Monday, June 1, 2015

Hekate

Hekate

I pulled my body along
the air just coarse enough.
Just enough salt

to hold her
you know, her
triadic
dark eyes, olive
wrong pantheon

on the street
say it all
the way one does:
here’s all of me
whatever I am.

A hot city
one of those
places you never
leave futzing along
the docks, historically;
but no ships
I’ll never come back
but never left
so much chutzpah
and a crate falls on its own.

Who’s responsible?
We were just here
or here was just us

with all the romance
of the past, young
on someone else’s time.

Must have been 
against them:
fate over work
cecini I sang you
sang me felt rough
fateful
she stabbed me
in the thigh
grandpa’s dagger
I held her close
not to pull it out

I held
–at last!– past her
guardianship

or was it
a Galleon, or the
English Channel
she stabbed, I 
can’t remember

just the red
shaded air its
local mercy 
a hot drink
on a hot day.

Slowshape of cathexis
staring hard to wake
the bees every morning

one way or another
pulled to it from afar

to fix the dyscrasia
the blood’s thread:

leads leaves past
you presently along
pulled from afar the
hill come whole
to meet you, a book
open only you forgot
how to read, only this way

the doors bang you
in and out 

the logic voluptuous
I mean tenuous

rub of wing, blind
shoulder bound with
animals or angels were they?
grit of here
my stars this pleasant
friction or fiction

the whole pageant
succumb to teleology
mask of oak and moon.

–I am what jumps from the proof.
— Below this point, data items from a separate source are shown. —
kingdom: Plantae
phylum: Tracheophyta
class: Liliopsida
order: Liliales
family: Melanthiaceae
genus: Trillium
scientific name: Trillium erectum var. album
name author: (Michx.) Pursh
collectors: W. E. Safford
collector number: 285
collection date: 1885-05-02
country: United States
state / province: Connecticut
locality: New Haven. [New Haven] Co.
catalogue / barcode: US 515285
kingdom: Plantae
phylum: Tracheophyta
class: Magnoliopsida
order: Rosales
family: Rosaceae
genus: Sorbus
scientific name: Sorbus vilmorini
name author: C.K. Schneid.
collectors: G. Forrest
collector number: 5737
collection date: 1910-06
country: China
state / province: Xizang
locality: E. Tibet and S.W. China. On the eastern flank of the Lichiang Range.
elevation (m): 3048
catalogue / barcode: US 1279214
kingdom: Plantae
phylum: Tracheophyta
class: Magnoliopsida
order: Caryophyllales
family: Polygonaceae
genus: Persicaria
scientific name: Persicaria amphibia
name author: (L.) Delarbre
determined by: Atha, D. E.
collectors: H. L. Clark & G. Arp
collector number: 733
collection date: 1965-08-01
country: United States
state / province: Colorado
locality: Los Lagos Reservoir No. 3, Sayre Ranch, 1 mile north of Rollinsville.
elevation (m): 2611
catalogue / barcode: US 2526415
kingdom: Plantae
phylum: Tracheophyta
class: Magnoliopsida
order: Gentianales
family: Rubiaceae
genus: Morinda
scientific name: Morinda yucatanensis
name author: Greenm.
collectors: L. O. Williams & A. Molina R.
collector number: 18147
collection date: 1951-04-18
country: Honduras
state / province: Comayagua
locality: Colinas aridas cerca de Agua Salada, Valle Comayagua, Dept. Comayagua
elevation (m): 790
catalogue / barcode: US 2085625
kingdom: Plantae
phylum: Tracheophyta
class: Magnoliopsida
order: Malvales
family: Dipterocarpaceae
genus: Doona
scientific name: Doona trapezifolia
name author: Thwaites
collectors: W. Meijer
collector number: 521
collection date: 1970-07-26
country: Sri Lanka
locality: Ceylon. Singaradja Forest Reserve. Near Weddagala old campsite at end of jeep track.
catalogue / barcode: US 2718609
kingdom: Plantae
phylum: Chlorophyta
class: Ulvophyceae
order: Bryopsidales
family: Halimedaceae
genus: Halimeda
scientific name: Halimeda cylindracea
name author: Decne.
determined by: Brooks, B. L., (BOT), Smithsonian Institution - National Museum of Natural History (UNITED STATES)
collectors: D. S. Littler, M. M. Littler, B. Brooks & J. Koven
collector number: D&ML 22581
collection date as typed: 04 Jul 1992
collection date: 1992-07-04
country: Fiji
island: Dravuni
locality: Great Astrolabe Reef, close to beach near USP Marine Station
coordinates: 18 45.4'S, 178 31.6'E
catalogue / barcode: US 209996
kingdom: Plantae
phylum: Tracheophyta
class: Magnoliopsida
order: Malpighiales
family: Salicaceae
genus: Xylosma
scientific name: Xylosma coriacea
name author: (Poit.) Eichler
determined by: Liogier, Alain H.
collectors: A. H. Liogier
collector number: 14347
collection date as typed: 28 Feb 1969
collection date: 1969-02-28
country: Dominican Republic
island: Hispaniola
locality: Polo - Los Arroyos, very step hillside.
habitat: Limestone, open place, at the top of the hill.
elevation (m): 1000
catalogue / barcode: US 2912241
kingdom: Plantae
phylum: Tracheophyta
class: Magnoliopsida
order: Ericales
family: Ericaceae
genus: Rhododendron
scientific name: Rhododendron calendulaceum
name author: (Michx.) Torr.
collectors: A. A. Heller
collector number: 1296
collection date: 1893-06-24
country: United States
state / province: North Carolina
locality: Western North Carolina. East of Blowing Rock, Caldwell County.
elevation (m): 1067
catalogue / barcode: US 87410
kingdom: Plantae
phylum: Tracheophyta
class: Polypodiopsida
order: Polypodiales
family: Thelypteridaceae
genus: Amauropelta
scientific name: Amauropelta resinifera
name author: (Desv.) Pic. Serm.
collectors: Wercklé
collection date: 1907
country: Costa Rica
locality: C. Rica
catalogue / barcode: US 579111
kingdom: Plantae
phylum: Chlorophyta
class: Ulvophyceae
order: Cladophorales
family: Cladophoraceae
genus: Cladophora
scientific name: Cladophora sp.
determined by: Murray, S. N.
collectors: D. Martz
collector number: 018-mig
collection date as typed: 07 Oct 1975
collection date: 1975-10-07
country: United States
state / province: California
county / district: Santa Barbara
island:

Letter or stone,
an elixer not of memory but of reminding                     [Pheadrus]
its unscrupulous service to the blue foot, ask me;
I am the stone, and the consequence of a read letter,
I know. Your touch. Your asking. I house hot acts
register desperate answers as new days
cross my self–suspected path. Some of the tale all of the telling.

The whole story
but no sequence
we got it backwards
daughter seeks mother
every step leads
step borne along
the city implicit:

rest the word
you carried all
day no place to sit

a slick fate
the city problem
we call language.

Knowing no sequence, she comes with two 
torches, the old moon’s boots
from the trees with their ceaseless prattle.

The whole story
she says it, my life
stumbling down
Avenue A
brushed my hand
against dog fur
against the grain

this is who I am.
Against nothing:
I lodge my answer

follow these lights
lampadephoros 
this mother we call listening.

I say the whole truth quickly. That’s all I know. [C.S., H. H. to Demeter]





The Satyr

In my mask of moon and oak no mask
just the teleology, waiting for you to enter
the sky again, the trees, our old tools;
enter with the last of you,
bring your string.
“I’ll be a leathern lady,” you said once.
Enter with what you’ll be
the present house of your own wake

that touch waiting there, spread out: a moon
caught in the listless trees, waiting for you to mean.